**Task to carry out**
Pull every line from the data below that contains the string "二叉树的中序遍历", treating uppercase and lowercase as different.

**Data**
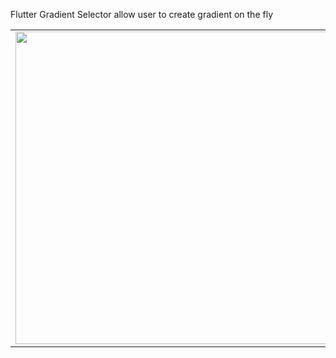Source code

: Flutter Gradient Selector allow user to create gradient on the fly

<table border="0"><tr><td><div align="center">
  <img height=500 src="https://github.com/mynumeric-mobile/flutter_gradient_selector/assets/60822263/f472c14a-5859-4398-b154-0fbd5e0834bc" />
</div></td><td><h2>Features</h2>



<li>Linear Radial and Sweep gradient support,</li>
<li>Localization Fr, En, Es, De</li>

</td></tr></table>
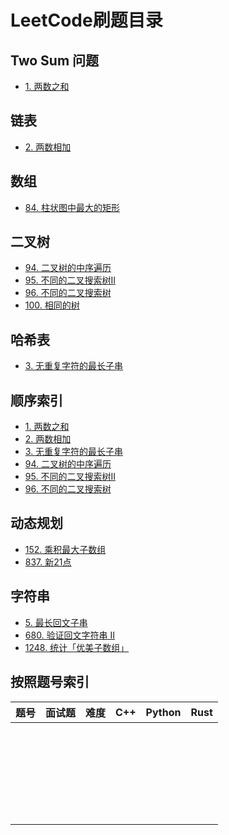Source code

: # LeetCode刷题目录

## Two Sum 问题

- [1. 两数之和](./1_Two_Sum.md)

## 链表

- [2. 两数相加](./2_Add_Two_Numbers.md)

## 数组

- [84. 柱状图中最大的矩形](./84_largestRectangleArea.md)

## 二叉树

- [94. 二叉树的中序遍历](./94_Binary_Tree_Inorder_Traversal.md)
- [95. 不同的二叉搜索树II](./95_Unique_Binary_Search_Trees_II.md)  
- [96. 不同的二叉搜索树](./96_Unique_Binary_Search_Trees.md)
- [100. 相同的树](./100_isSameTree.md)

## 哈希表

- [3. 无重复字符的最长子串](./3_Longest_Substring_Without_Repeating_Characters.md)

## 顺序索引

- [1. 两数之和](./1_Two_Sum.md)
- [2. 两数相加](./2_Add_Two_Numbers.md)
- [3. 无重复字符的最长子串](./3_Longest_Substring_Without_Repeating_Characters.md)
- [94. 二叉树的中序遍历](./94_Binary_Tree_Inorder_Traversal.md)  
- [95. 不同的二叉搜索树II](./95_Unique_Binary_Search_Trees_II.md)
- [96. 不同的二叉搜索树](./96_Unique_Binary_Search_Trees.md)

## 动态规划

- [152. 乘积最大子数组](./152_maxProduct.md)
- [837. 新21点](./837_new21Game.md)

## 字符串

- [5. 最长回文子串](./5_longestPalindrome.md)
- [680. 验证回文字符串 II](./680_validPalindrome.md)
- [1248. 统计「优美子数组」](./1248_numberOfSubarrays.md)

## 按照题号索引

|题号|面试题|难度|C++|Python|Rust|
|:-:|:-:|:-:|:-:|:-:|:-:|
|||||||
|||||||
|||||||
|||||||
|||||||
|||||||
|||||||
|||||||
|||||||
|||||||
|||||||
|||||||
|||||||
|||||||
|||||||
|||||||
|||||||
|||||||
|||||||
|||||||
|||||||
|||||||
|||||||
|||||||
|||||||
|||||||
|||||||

**Completed task**
- [94. 二叉树的中序遍历](./94_Binary_Tree_Inorder_Traversal.md)
- [94. 二叉树的中序遍历](./94_Binary_Tree_Inorder_Traversal.md)  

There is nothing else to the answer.